The journal P.S. Political Science had a symposium on big data, causal inference, and formal theory, and Clark and Golder (2015) summarize each contribution. The journal Proceedings of the National Academy of Sciences of the United States of America had a symposium on causal inference and big data, and Shiffrin (2016) summarizes each contribution. For machine learning approaches that attempt to automatically discover natural experiments inside of big data sources, see Jensen et al. (2008), Sharma, Hofman, and Watts (2015), and Sharma, Hofman, and Watts (2016).
In terms of natural experiments, Dunning (2012) provides an introductory, book-length treatment with many examples. For a skeptical view of natural experiments, see Rosenzweig and Wolpin (2000) (economics) or Sekhon and Titiunik (2012) (political science). Deaton (2010) and Heckman and Urzúa (2010) argue that focusing on natural experiments can lead researchers to focus on estimating unimportant causal effects; Imbens (2010) counters these arguments with a more optimistic view of the value of natural experiments.
When describing how a researcher could go from estimating the effect of being drafted to the effect of serving, I was describing a technique called instrumental variables. Imbens and Rubin (2015), in their chapters 23 and 24, provide an introduction and use the draft lottery as an example. The effect of military service on compliers is sometimes called the complier average causal effect (CAcE) and sometimes the local average treatment effect (LATE). Sovey and Green (2011), Angrist and Krueger (2001), and Bollen (2012) offer reviews of the usage of instrumental variables in political science, economics, and sociology, and Sovey and Green (2011) provides a “reader’s checklist” for evaluating studies using instrumental variables.
It turns out that the 1970 draft lottery was not, in fact properly randomized; there were small deviations from pure randomness (Fienberg 1971). Berinsky and Chatfield (2015) argues that this small deviation is not substantively important and discuss the importance of properly conducted randomization.
In terms of matching, see Stuart (2010) for an optimistic review, and Sekhon (2009) for a pessimistic review. For more on matching as a kind of pruning, see Ho et al. (2007). Finding a single perfect match for each person is often difficult, and this introduces a number of complexities. First, when exact matches are not available, researchers need to decide how to measure the distance between two units and if a given distance is close enough.
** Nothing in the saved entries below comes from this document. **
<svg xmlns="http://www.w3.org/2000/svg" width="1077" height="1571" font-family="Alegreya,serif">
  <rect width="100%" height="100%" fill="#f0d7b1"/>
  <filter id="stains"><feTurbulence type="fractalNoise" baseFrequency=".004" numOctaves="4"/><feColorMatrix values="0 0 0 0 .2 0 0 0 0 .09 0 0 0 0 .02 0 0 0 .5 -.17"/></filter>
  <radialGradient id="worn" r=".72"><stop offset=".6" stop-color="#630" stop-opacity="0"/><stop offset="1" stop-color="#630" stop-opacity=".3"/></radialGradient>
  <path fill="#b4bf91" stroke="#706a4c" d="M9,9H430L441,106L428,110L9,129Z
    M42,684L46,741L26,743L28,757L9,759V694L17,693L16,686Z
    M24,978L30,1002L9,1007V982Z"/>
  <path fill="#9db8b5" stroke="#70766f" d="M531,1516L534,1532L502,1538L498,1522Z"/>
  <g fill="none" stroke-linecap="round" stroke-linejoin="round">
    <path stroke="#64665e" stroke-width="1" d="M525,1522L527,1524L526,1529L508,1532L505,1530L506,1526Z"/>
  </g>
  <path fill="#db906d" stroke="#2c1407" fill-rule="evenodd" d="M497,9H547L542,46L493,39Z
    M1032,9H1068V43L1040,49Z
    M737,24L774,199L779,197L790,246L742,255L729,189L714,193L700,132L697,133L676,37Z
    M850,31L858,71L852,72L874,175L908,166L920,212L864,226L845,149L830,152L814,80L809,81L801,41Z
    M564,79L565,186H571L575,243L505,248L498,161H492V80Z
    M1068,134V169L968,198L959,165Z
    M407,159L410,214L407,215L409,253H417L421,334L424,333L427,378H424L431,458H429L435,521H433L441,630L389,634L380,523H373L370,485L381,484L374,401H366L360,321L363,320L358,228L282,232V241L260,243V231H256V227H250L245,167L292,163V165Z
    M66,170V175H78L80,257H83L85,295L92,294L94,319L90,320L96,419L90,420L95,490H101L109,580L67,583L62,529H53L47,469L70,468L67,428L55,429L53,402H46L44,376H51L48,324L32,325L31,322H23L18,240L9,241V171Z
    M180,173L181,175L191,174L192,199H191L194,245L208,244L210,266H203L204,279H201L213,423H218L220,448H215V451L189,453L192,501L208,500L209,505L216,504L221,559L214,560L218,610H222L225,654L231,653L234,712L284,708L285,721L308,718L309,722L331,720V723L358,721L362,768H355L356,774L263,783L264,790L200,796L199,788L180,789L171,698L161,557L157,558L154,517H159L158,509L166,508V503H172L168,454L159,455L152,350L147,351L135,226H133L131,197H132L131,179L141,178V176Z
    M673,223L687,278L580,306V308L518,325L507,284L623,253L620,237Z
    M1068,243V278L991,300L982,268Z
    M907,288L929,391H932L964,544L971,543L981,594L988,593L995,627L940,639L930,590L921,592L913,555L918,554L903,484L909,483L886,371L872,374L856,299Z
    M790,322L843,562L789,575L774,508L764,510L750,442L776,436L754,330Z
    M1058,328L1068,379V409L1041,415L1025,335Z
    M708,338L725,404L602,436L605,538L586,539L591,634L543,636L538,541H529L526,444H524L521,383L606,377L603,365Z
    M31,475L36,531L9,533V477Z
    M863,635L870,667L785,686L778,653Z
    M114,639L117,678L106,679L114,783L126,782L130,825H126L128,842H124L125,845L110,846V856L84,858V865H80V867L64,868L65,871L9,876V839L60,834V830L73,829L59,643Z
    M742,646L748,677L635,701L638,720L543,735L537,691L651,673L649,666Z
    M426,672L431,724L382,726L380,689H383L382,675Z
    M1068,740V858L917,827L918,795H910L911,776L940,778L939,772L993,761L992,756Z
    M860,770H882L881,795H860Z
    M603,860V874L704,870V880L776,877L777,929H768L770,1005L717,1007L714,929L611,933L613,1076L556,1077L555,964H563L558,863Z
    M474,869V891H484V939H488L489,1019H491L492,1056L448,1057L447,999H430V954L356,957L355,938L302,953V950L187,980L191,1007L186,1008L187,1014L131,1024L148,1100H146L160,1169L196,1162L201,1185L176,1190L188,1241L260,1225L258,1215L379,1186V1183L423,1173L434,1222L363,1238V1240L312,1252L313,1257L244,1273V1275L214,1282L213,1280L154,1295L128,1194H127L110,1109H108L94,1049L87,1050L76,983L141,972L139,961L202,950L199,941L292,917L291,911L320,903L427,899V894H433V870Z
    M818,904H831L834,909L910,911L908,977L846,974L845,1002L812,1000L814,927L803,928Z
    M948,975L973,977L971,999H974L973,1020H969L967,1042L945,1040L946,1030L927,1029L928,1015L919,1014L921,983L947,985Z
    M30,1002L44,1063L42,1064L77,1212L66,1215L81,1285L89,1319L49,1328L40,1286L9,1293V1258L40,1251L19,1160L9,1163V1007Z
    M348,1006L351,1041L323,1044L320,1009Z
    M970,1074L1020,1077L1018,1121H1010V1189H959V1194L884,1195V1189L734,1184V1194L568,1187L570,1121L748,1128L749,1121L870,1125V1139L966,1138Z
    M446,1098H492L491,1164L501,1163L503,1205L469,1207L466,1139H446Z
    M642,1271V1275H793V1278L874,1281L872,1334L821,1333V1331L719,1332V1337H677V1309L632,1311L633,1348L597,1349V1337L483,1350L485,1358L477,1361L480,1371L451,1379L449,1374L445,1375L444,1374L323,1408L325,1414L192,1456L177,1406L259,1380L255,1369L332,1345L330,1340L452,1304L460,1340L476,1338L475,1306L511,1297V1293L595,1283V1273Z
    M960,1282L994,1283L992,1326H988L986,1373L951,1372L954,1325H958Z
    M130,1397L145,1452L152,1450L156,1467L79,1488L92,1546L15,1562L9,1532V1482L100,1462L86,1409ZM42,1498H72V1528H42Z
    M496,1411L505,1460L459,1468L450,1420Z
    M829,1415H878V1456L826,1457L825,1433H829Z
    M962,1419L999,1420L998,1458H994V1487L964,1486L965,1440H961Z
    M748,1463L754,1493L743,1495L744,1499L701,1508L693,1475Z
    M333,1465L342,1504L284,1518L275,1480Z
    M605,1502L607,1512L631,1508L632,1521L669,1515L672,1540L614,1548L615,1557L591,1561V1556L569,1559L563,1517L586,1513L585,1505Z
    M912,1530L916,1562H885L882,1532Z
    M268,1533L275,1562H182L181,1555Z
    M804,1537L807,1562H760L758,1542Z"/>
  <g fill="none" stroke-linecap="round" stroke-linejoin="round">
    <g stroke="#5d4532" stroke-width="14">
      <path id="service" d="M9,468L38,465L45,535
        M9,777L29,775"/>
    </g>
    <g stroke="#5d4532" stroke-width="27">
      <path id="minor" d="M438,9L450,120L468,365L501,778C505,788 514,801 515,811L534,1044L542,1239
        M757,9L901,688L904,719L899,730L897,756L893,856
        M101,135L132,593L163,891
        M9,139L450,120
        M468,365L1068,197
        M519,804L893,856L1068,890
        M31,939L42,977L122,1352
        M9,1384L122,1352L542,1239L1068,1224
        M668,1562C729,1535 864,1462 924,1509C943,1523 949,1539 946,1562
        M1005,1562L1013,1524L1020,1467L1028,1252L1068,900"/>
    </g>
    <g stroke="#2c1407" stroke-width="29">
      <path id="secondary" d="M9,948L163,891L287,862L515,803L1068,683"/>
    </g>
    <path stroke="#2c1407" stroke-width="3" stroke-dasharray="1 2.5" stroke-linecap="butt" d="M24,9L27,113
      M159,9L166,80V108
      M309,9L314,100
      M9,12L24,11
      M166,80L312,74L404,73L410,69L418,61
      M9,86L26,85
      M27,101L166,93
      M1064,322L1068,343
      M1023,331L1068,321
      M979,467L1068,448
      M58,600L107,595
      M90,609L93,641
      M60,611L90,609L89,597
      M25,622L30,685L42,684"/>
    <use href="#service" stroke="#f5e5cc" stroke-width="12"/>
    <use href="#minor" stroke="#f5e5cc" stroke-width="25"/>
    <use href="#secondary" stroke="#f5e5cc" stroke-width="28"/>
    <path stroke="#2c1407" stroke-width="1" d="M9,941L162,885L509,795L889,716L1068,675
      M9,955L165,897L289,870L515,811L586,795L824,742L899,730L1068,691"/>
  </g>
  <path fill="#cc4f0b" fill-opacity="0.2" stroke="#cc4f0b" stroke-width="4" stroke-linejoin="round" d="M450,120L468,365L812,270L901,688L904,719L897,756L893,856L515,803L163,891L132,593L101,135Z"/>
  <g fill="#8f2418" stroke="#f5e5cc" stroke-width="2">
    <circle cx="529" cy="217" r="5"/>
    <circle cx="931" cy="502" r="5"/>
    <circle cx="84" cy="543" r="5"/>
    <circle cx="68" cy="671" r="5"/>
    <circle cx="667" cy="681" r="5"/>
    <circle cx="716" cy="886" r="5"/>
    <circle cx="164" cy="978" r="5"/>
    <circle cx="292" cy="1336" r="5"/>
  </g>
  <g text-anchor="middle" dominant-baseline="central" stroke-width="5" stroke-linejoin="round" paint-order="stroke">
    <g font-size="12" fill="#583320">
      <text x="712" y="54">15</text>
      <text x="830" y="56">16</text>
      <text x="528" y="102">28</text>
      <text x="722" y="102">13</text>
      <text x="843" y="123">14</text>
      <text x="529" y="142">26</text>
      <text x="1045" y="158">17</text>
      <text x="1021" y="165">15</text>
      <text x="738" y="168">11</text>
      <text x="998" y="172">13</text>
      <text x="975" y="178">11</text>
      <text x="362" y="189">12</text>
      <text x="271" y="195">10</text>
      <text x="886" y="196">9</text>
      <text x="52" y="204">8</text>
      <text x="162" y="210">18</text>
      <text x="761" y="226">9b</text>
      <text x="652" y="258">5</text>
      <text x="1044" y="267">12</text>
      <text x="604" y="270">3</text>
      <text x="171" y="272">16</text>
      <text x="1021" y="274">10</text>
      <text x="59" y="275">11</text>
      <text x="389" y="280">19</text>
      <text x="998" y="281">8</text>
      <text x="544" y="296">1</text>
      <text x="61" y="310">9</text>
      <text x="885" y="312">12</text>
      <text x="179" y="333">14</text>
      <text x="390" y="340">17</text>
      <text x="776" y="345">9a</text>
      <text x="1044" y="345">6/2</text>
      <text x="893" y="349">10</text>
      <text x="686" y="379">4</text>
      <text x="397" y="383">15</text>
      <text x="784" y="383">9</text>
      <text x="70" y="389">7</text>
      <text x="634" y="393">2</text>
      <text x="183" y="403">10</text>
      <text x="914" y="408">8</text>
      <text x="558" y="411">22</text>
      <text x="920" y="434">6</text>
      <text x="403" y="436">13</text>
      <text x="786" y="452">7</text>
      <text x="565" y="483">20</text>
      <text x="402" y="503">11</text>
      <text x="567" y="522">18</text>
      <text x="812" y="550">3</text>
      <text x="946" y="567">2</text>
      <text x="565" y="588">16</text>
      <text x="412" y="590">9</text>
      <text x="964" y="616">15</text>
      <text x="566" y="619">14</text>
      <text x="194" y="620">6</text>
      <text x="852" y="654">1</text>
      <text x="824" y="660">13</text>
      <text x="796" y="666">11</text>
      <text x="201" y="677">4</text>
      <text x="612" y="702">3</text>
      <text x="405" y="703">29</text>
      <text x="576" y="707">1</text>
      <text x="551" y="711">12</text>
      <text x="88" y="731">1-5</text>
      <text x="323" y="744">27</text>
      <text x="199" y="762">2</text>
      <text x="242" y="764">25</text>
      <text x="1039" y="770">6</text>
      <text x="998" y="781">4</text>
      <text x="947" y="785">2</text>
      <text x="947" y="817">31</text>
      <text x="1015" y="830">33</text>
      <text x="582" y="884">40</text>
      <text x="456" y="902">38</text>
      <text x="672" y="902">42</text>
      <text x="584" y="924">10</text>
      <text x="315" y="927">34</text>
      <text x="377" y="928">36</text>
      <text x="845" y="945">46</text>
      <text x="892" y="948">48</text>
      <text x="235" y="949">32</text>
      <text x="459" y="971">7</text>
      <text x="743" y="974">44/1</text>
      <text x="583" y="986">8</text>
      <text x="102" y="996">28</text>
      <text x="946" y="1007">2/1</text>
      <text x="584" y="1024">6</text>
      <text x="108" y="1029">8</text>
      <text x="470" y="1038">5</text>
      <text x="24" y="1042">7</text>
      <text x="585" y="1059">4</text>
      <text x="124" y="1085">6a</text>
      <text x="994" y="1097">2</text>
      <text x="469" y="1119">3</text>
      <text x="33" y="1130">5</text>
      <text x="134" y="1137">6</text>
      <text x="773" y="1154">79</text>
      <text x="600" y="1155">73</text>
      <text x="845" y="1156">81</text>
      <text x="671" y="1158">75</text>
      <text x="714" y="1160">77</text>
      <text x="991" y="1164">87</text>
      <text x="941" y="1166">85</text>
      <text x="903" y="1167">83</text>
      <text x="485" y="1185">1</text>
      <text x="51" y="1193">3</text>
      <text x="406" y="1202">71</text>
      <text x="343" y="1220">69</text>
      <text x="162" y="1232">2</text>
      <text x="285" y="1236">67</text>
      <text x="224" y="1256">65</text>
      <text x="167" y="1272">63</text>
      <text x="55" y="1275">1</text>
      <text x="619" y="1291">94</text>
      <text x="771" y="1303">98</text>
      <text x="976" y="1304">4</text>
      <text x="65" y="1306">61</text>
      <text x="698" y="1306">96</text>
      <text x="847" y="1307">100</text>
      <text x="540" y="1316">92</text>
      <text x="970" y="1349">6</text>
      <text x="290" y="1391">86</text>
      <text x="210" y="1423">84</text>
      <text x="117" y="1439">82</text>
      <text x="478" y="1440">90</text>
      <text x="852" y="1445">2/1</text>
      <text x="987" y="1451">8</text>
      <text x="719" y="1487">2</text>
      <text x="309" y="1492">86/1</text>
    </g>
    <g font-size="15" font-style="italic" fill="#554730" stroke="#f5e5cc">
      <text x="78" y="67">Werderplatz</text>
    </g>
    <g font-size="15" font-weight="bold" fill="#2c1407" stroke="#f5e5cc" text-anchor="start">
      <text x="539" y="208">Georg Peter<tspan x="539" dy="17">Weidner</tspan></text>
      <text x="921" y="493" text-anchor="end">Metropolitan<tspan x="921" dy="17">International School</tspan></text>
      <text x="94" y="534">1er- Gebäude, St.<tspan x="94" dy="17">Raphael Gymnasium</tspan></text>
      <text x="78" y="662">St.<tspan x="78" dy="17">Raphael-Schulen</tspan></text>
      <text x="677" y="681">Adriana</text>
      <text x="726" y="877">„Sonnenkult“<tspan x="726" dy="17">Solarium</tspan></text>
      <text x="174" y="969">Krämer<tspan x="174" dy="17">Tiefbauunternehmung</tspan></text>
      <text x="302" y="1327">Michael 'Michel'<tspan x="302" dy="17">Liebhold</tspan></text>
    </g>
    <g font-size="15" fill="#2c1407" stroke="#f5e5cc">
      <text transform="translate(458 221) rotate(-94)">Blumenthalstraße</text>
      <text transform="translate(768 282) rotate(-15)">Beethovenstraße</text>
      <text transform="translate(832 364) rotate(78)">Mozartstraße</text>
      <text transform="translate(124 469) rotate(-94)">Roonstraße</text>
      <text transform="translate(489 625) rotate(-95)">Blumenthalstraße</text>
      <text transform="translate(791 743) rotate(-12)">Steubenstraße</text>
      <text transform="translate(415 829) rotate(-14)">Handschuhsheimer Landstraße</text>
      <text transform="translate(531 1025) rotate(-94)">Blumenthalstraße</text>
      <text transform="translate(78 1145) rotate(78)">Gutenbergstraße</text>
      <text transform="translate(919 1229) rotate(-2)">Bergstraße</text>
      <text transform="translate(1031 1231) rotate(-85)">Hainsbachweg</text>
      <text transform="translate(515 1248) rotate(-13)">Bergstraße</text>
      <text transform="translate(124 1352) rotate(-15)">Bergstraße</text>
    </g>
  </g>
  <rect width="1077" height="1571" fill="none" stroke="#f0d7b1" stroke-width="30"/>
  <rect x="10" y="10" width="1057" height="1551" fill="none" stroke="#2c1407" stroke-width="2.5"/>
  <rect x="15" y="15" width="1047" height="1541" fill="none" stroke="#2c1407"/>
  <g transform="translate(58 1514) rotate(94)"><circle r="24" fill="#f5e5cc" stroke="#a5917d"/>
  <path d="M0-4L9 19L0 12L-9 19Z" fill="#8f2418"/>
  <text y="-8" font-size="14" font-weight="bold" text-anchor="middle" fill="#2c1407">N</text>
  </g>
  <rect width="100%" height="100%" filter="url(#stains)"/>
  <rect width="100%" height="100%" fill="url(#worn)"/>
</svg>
A second complexity arises if researchers want to use multiple matches for each case in the treatment group, since this can lead to more precise estimates. Both of these issues, as well as others, are described in detail in chapter 18 of Imbens and Rubin (2015). See also Part II of (???).
See Dehejia and Wahba (1999) for an example where matching methods were able to produce estimates similar to those from a randomized controlled experiment. But, see Arceneaux, Gerber, and Green (2006) and Arceneaux, Gerber, and Green (2010) for examples where matching methods failed to reproduce an experimental benchmark.
Rosenbaum (2015) and Hernán and Robins (2016) offer other advice for discovering useful comparisons within big data sources.